Unlike proprietary systems, Ethernet’s high familiarity among engineers could help reduce the complexity of managing massive AI workloads.
Proponents argue that using Ethernet as an open standard will allow operators to scale infrastructure while reducing costs.
OCP’s new AI tools initiative builds on previous work conducted through its SUE-Transport (SUE-T) program, which explored Ethernet transport for multiprocessor systems.
ESUN participants will meet regularly to define standards for switch behavior, including protocol headers, error handling, and lossless data transfer.
The group will also study how network design affects load balancing and memory ordering within GPU-based systems.
It plans to coordinate with the Ultra Ethernet Consortium and the IEEE 802.3 standards body to ensure alignment across the Ethernet ecosystem.
Several companies have already developed Ethernet-based products targeting the AI evolution: Broadcom’s Tomahawk Ultra switch, for example, supports up to 77 billion packets per second, and Nvidia’s Spectrum-X platform also combines Ethernet with acceleration hardware for AI clusters.
However, Meta, who co-founded OCP in 2011, sees ESUN as a natural extension of his drive to open up hardware within data centers.
Still, observers note that replacing established InfiniBand networks would require Ethernet to prove itself under the most demanding AI workloads, where latency and reliability are essential.
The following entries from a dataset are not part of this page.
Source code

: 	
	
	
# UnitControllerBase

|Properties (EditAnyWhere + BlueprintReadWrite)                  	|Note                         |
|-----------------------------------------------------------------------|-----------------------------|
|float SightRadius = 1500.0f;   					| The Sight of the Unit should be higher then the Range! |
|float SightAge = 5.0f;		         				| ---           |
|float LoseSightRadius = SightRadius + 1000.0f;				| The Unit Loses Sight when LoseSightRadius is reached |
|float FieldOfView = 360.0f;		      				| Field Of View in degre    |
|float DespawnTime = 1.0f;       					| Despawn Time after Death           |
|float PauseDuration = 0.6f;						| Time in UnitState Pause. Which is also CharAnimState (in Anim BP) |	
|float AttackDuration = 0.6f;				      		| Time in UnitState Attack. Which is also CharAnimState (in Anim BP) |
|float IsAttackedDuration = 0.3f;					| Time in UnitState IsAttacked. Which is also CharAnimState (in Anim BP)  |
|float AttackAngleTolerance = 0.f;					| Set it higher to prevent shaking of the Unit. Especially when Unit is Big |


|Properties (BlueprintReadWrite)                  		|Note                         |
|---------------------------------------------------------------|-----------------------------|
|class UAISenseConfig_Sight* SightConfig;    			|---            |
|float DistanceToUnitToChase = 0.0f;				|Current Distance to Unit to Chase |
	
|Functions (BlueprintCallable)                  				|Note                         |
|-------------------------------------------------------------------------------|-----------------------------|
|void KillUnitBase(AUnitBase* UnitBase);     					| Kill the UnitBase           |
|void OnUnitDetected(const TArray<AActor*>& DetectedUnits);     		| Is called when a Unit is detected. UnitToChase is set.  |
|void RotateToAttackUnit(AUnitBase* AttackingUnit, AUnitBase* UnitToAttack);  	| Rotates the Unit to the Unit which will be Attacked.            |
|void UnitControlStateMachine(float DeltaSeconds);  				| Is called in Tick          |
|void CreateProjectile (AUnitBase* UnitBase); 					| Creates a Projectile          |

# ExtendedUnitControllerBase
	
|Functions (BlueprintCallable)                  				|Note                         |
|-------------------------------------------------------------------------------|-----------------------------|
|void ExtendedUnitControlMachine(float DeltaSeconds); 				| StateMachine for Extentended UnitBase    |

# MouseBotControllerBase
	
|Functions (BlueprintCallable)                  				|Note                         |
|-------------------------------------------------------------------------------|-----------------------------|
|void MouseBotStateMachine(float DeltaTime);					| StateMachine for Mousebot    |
ESUN’s success will depend on the balance between openness and performance. Proponents see a future in which AI systems run on interoperable hardware using standardized Ethernet technologies.
Yet given the scale and sensitivity of AI infrastructure, it remains uncertain whether industry dynamics will shift decisively away from proprietary interconnections.
For now, ESUN represents an ambitious effort, and it remains to be seen whether it can match InfiniBand’s performance.